It was yesterday A-block.
Sparsely populated classrooms with groggy students and tired teachers sipping coffee are not the best learning environments, so why does this school try to use A-block, a class that only meets in the morning, as a viable time to hold a class?
We have all heard the statistics––high school students do not get enough sleep. According to the National Sleep Foundation, only 18 percent of high school students get the 8.5 hours of sleep they need to function. So, instead of a block where not much can get done, the school should start 30 minutes later.
In fact, until the late 1990s, school started at 8:20 a.m.
According to the National Sleep Foundation, when a school moves back its start times, students are more likely to be on time when school starts. Additionally, attendance improves.
Schools do not want irritable zombies walking around the halls at the crack of dawn.

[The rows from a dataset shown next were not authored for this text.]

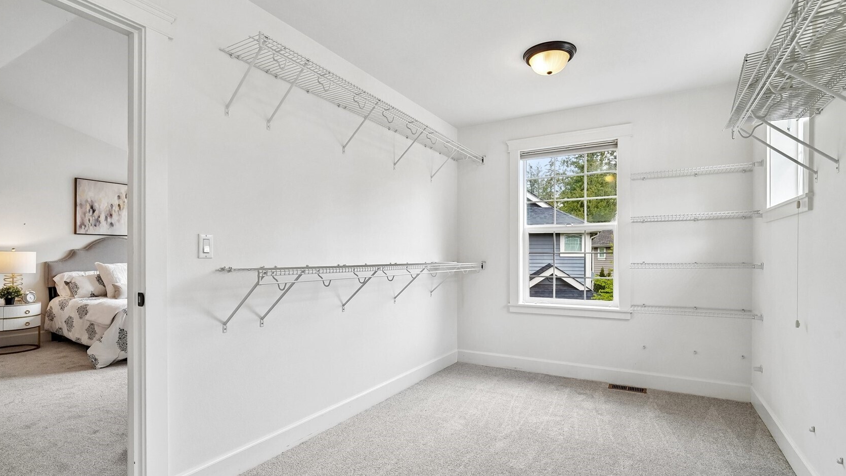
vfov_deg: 63.7
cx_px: 422
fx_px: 381
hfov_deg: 95.9
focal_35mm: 17
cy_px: 266
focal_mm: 16
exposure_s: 1/100
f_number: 8
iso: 1600
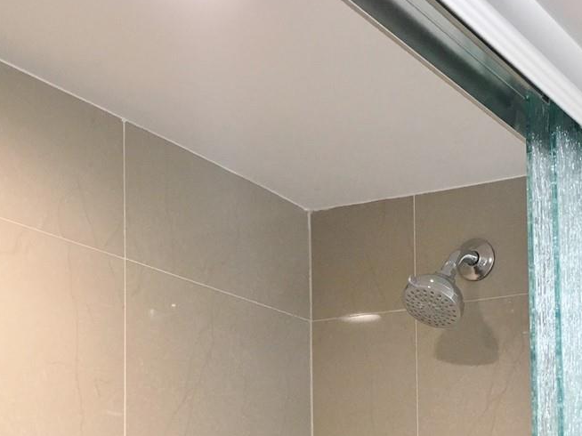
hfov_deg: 26.9
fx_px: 1193
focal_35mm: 71
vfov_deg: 19.7
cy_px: 495
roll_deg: +0.2
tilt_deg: +3.6
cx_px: 464
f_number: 2.2
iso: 40
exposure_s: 1/30
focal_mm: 4.15
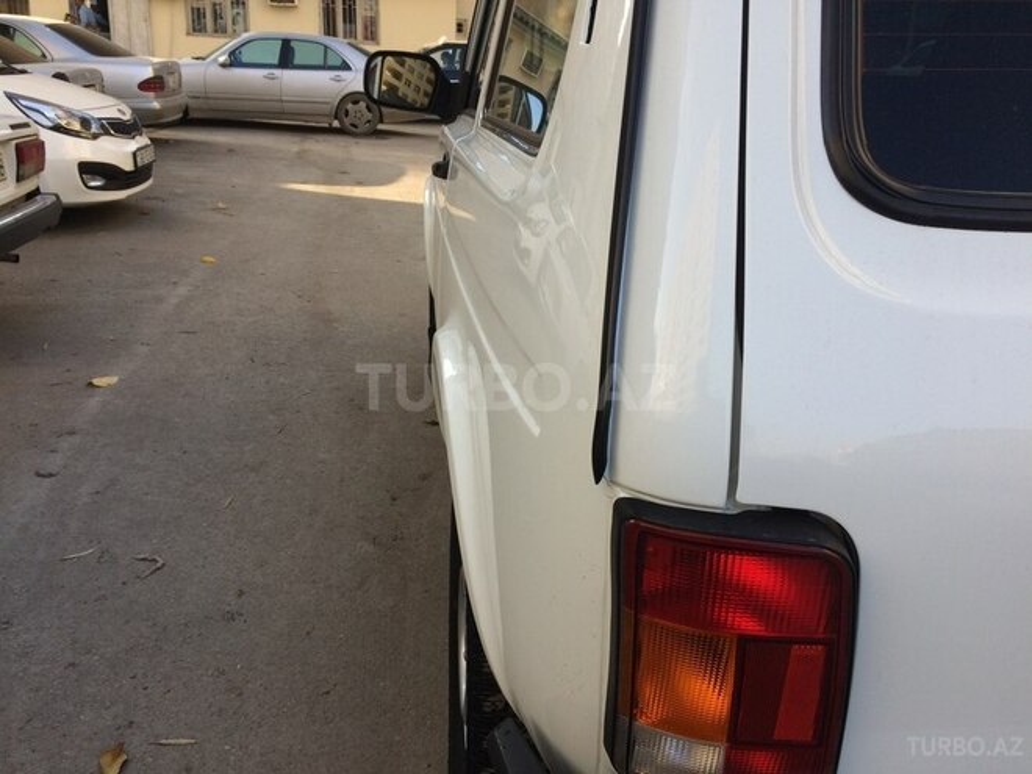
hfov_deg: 61.7
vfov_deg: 48.2
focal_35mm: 29
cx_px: 516
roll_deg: -1.6
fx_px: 865
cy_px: 387
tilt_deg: -16.9
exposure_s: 1/427
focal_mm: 4.15
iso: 32
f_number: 2.2
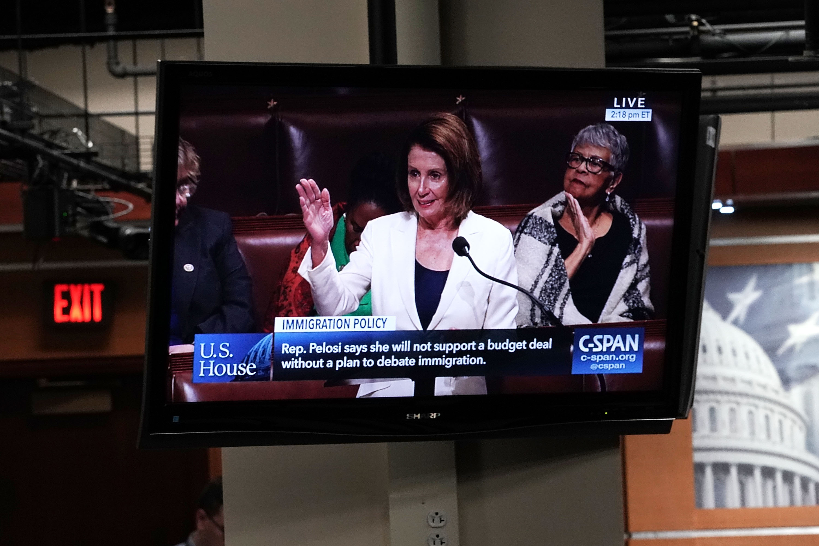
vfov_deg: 10.2
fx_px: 3048
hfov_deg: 15.3
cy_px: 273
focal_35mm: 134
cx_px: 410
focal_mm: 134
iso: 3200
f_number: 13
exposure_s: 1/50
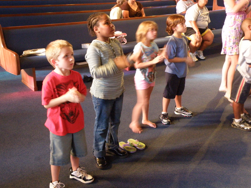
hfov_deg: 43.8
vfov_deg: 33.6
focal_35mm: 43
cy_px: 94
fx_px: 312
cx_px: 126
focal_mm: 7.32
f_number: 3.3
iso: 400
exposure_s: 1/8
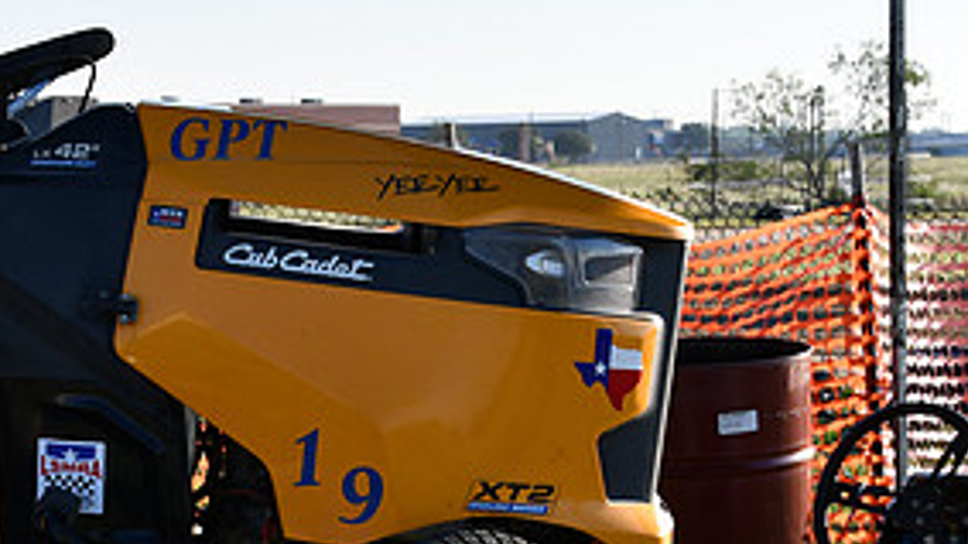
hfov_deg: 20.4
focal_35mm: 103
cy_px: 412
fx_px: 2643
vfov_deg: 11.7
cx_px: 144
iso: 160
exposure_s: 1/250
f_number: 8
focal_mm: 32
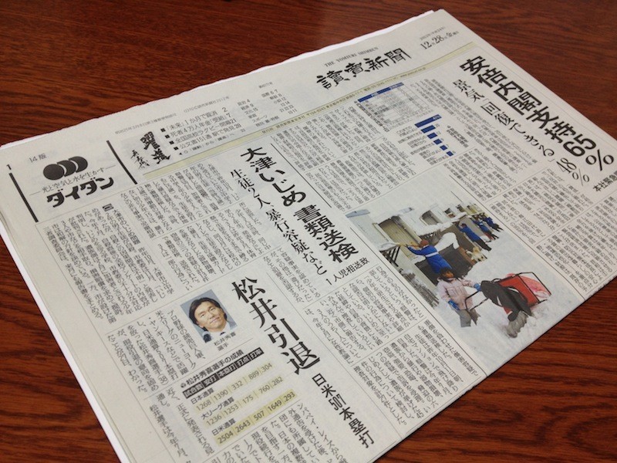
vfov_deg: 40.7
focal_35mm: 35
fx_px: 624
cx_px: 308
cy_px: 232
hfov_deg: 52.6
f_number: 2.4
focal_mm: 4.28
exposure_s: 1/20
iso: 50
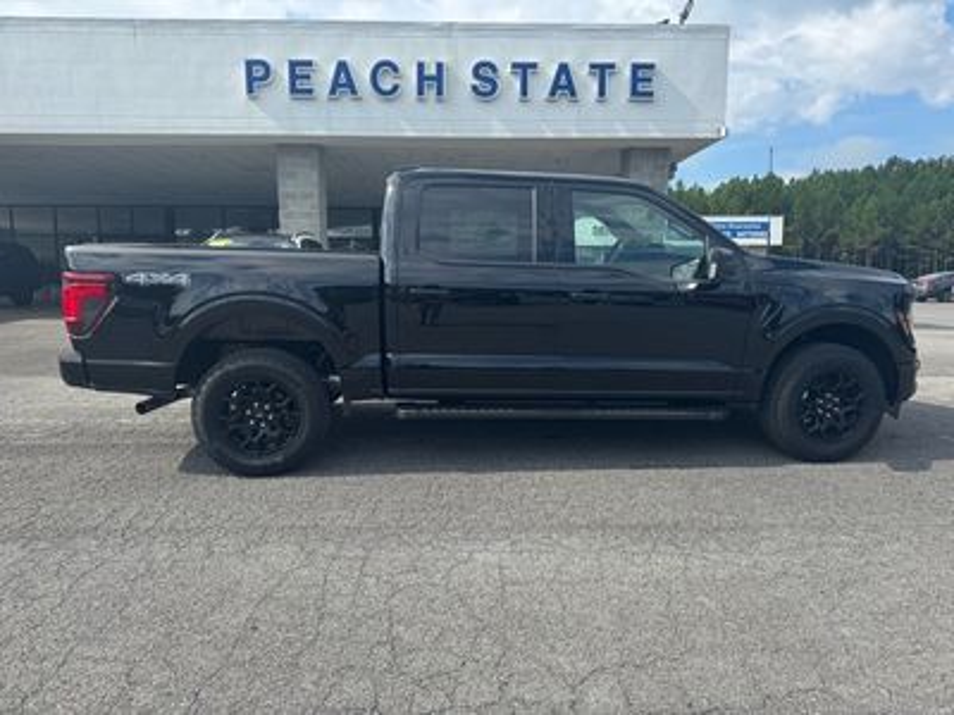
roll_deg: +0.3
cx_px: 477
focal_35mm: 24
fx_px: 661
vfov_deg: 56.8
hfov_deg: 71.6
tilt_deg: -6.9
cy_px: 358
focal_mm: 6.76
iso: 80
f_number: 1.78
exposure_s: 1/2959
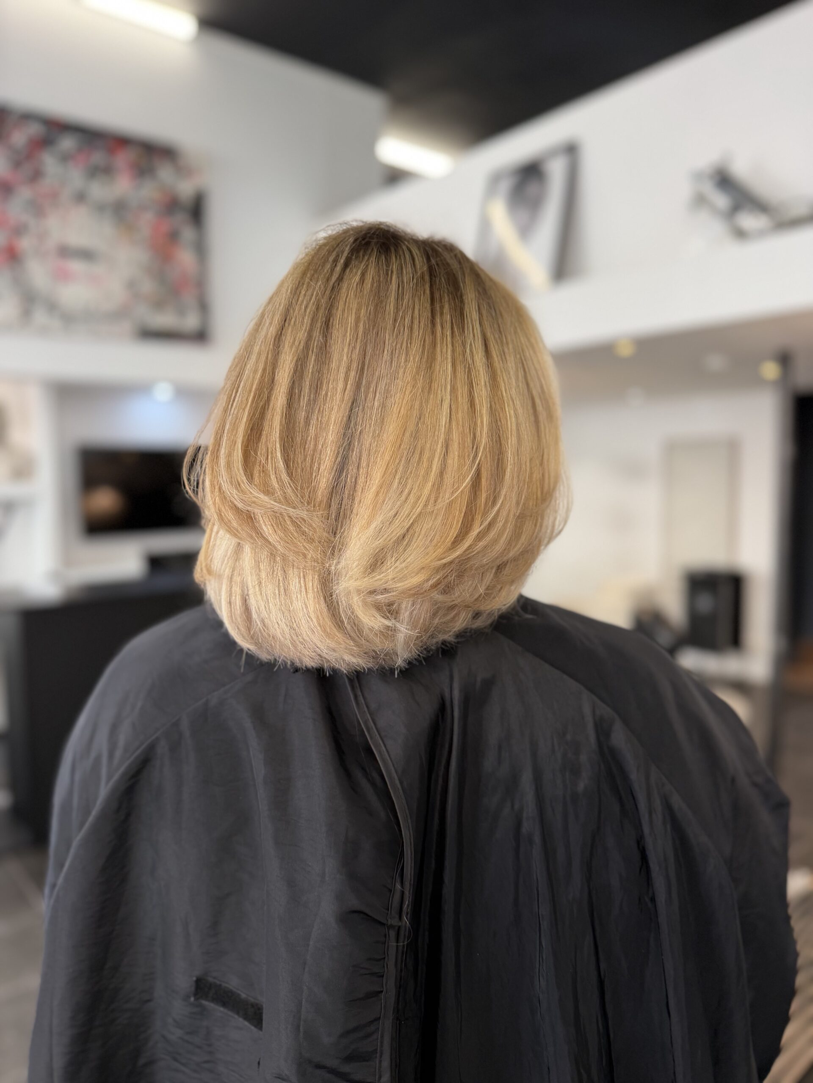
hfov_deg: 56.8
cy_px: 542
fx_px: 752
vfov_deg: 71.6
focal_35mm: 24
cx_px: 406
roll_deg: -0.5
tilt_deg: -4.0
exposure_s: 1/100
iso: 100
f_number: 1.78
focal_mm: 6.76
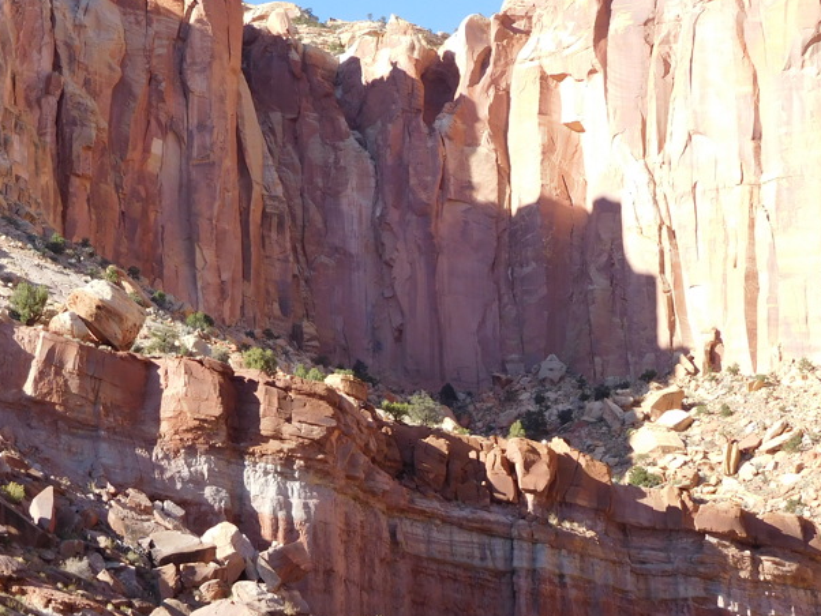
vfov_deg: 23.7
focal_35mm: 62
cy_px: 285
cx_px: 290
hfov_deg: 31.0
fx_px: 1471
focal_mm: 6.2
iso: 125
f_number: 3.8
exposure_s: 1/400
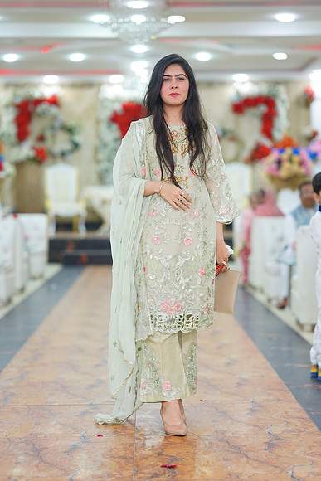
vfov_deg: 23.9
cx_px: 160
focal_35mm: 85
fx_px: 1136
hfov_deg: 16.1
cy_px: 240
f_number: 2
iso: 400
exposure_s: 1/160
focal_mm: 85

Rather, schools want students with refreshed minds and bodies.
However, pushing back start times means pushing back school ending times. However, only pushing back start times 30 minutes is a small price to pay for extra sleep.
Furthermore, the National Sleep Foundation said that a lack of sleep can “limit your ability to learn, listen, concentrate and solve problems.” It can also contribute to illness and cause weight gain.
With students in A-block learning potentially less than students in other blocks, A-block teachers constantly have to play catch up. Also, during a test, decreased concentration can lead to poorer test scores.
An interim step for the school could be to get data for students’ performance on tests during A-block. This school could compare these scores to test scores in later periods to find out if their is a problem.
In addition, this school should teach us students a lesson on sleep deprivation. We might just pay attention.